Strange encoding of a pdf stream

209 Views Asked by At

I'm studying the internal structure of pdf, so i created a file in libreoffice writer, writing only the string "Hello world" and exported it to pdf. So I uncompressed it with: pdftk hello_world.pdf output hello_world_unc.pdf uncompress and opened it with a text editor.

Analyzing the stream I get something strange like this: [<01>5<02>-6<03>2<03>2<040506>-2 <040703>2<08>]TJ which should represent "Hello world" as an array of hexadecimal strings (in the angle brackets), and integers to specify the spacing.

I state that the file contains only this string, created precisely for educational purposes.

The problem is that they don't look like hexadecimal characters to me as they should be. That is, surely the "H" is not represented with 01. I was expecting something like this: (Hello world) Tj.

Can anyone help me understand? Thanks in advance

2

There are 2 best solutions below

0
the busybee On BEST ANSWER

These numbers are just indexes into the character map.

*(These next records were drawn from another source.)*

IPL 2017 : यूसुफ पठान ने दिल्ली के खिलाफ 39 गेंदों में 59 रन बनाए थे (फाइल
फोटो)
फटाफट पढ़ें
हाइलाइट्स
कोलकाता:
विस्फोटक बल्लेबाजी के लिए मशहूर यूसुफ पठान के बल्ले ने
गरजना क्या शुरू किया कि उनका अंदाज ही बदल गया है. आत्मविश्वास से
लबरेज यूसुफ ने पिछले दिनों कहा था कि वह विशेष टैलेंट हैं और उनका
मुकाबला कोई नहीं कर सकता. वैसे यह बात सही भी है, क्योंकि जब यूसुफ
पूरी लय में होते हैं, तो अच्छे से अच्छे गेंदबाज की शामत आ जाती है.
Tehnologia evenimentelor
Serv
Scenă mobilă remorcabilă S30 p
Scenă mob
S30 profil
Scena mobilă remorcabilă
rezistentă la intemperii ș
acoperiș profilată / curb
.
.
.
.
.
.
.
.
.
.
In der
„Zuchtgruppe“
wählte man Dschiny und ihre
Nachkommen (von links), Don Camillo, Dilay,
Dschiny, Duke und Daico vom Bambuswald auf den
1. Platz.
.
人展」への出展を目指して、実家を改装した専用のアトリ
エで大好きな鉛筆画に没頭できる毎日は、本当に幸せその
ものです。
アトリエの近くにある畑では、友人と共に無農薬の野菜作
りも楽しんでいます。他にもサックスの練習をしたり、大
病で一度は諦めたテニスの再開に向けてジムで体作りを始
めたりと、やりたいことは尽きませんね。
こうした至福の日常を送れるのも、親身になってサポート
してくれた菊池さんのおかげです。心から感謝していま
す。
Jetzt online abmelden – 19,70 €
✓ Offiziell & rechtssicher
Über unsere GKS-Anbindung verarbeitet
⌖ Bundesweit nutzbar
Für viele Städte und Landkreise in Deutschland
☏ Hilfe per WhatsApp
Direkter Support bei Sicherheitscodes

Investigate the uncompressed PDF deeper. And you will find some lines like these:

<01> <0048>
<02> <0065>
<03> <006C>
<04> <006F>
<05> <0020>
<06> <0077>
<07> <0072>
<08> <0064>
0
johnwhitington On
  • kerning is in use, so a TJ array is being used instead of a Tj string. The numbers are kerns measured in 1/1000 of an em (from memory);

  • The <> strings are PDF hex strings, not ordinary PDF strings;

  • Look for a /ToUnicode map in the font. If this exists, it will help you with the mapping from PDF code points to sequences of unicode code points.